Tamara Hareven was widely recognized for her contribution to the study of the family in the context of economic activity, but she was also a pioneer in developing an understanding of carework, the unpaid work that families, usually women, do for the young, and the dependent elderly. This article reviews her insights from interviews in Manchester and in Kyoto, where she examined family strategies for combining paid work and carework among working class families. She described how women integrated child care and economic activity in the decades when women were expected to be at home and out of the labour force. The Manchester interviews also revealed the role of the adult child providing care for the elderly parent and how this role changed rapidly between early and later cohorts of adult children born in the early 20th century. From this she developed her insights on the importance of the historical context for understanding how transitions to parent care differed for different cohorts. In the early 21st century, carework has become integral to the study of the family and of women's roles in the family. Tamara Hareven's work provides early insights as to how these issues were managed in the context of more traditional family roles in the early 20th century.

Acknowledgement

This article is a revised version of a paper presented at the conference on “The History of the Family: Past, Present and Future: In Memoriam Tamara Hareven,” at the University of Luxembourg, Luxembourg, October 17–19, 2003.The author would like to thank Rebecca Johnson Melvin for her assistance with the Tamara K. Hareven papers, which are available in Special Collections at the University of Delaware Library.

Notes

1 Even today when general surveys do ask for hours devoted to childcare, few ask about eldercare.

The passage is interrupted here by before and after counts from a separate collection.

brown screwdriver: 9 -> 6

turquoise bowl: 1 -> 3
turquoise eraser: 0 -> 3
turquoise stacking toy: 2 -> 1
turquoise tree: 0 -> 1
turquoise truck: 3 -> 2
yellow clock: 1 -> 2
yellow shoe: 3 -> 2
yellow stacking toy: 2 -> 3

2 African–American married women in the South in 1900 overwhelmingly reported a usual occupation in agriculture, and did not claim to be “housewives.”

3 This was not the case for the wives of pottery workers where the husband’s role was that of craftsperson and hers was that of helper (CitationHareven, 2002a, p.93).

4 Earlier perspectives on the life course examined different cohorts of young men in the transition to work (cf. CitationElder, 1974).

5 Women in the United States who are covered for six weeks of paid disability leave are able to use that leave for pregnancy and childbirth through the Pregnancy Discrimination Act, 1979.

6 Fathers, both residential and nonresidential, are still rarely involved in heavy childcare, and sons are rarely involved in heavy parent care. There are, of course, exceptions, which Hareven discussed (cf. Citation1997; Citation1991).